Annotation Boost (Optional)

Overview

Annotation Boost is an advanced validation tool that enhances annotation confidence through multiple iterations of analysis. It's particularly useful for:

Validating low-confidence annotations
Getting detailed insights into specific cell clusters
Resolving ambiguous cell type assignments
Generating comprehensive validation reports

Quick Start

CASSIA.runCASSIA_annotationboost(
    full_result_path = "batch_results_summary.csv",
    marker = marker_data,
    cluster_name = "CD4+ T cell",
    major_cluster_info = "Human PBMC",
    output_name = "Cluster1_report",
    model = "anthropic/claude-sonnet-4.5",
    provider = "openrouter",
)
Python

Input

Full results CSV from CASSIA batch analysis (_summary.csv)
Original marker gene file (Ideally use the raw marker file - do not filter!)
Cluster context information
Specific cluster identifier
(Optional) Conversations JSON file from batch annotation (_conversations.json)

Parameters

Required Parameters

Parameter	Description
`full_result_path`	Path to the CASSIA results CSV file (`_summary.csv`)
`marker`	Marker gene data (data frame or path).
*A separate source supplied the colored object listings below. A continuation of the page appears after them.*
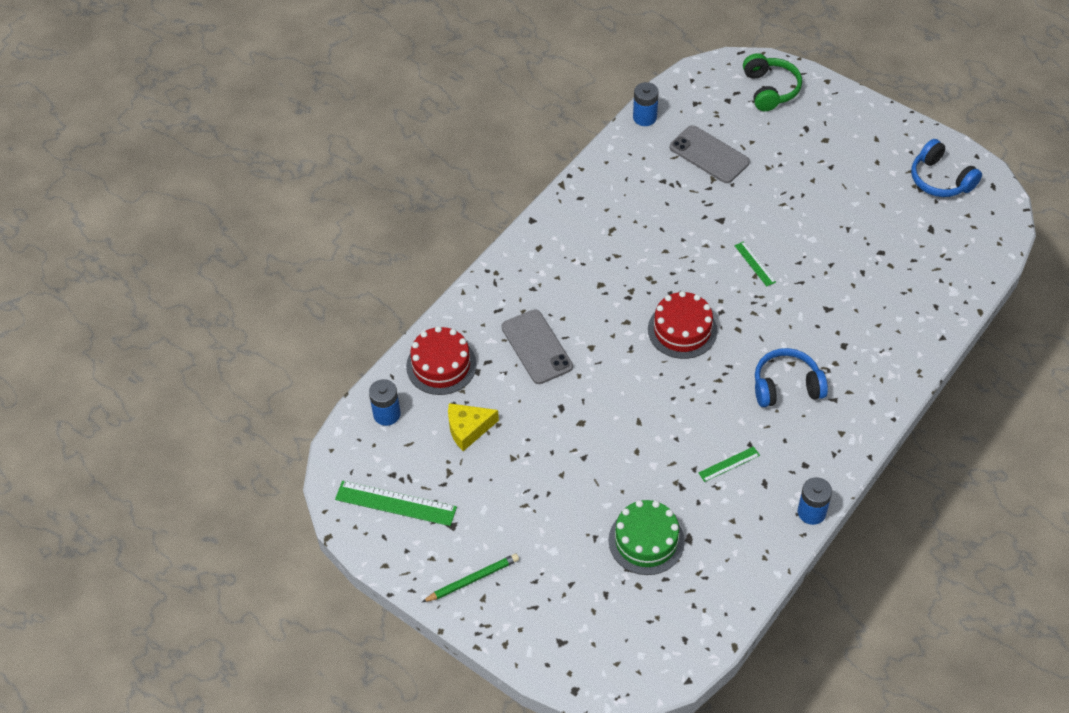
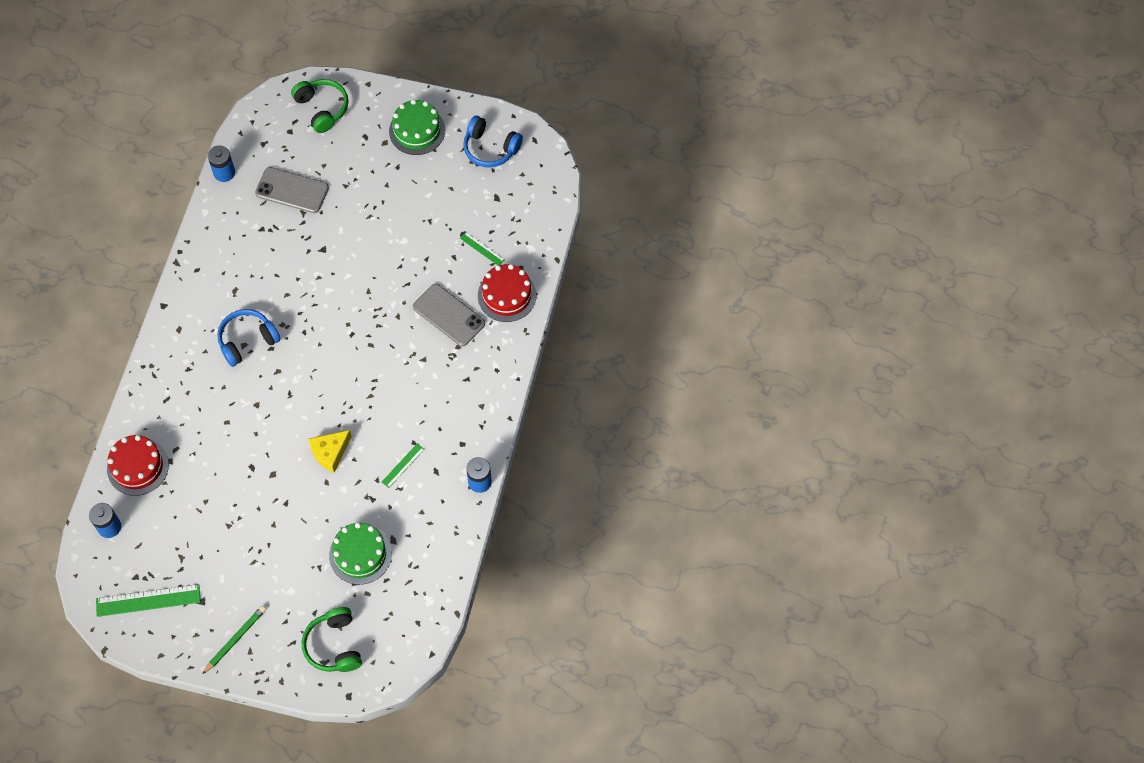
camera: 25 degrees left, 10 degrees up
(468, 429) = (182, 514): yellow cheese -> yellow cheese (330, 452)
(536, 347) = (211, 421): grey phone -> grey phone (448, 315)
(579, 628) = (334, 645): none -> green headphones
(682, 330) = (325, 362): red cake -> red cake (507, 295)
(755, 264) = (364, 280): green ruler -> green ruler (482, 249)
(786, 386) = (425, 381): blue headphones -> blue headphones (247, 340)
(864, 139) = (417, 131): none -> green cake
Use the same marker data as the initial analysis (do not filter)
`cluster_name`	Exact name of the target cluster to validate
`major_cluster_info`	Context about the dataset (e.g., "Human PBMC", "Mouse Brain")
`output_name`	Base name for the output validation report

Optional Parameters

Parameter	Default	Description
`num_iterations`	5	Number of validation rounds
`model`	-	LLM model to use. Recommended: `anthropic/claude-sonnet-4.5` or better
`provider`	-	API provider for the model
`conversations_json_path`	`"auto"`	Path to the conversations JSON file, or `"auto"` to auto-detect from `full_result_path` (e.g., `batch_summary.csv` → `batch_conversations.json`)
`conversation_history_mode`	`"full"`	How to use prior conversation history: `"full"`, `"final"`, or `"none"`
`search_strategy`	`"breadth"`	Strategy for exploring hypotheses: `"breadth"` or `"depth"`
`report_style`	`"per_iteration"`	Format of the final report: `"per_iteration"` or `"total_summary"`
`reasoning`	-	Reasoning effort level: `"low"`, `"medium"`, `"high"`. Only supported by OpenAI GPT-5 series models

Output

The analysis generates the following output files:

{output_name}_summary.html: HTML report with detailed analysis results and visualizations.
{output_name}_raw_conversation.txt: Raw conversation text containing the full analysis dialogue.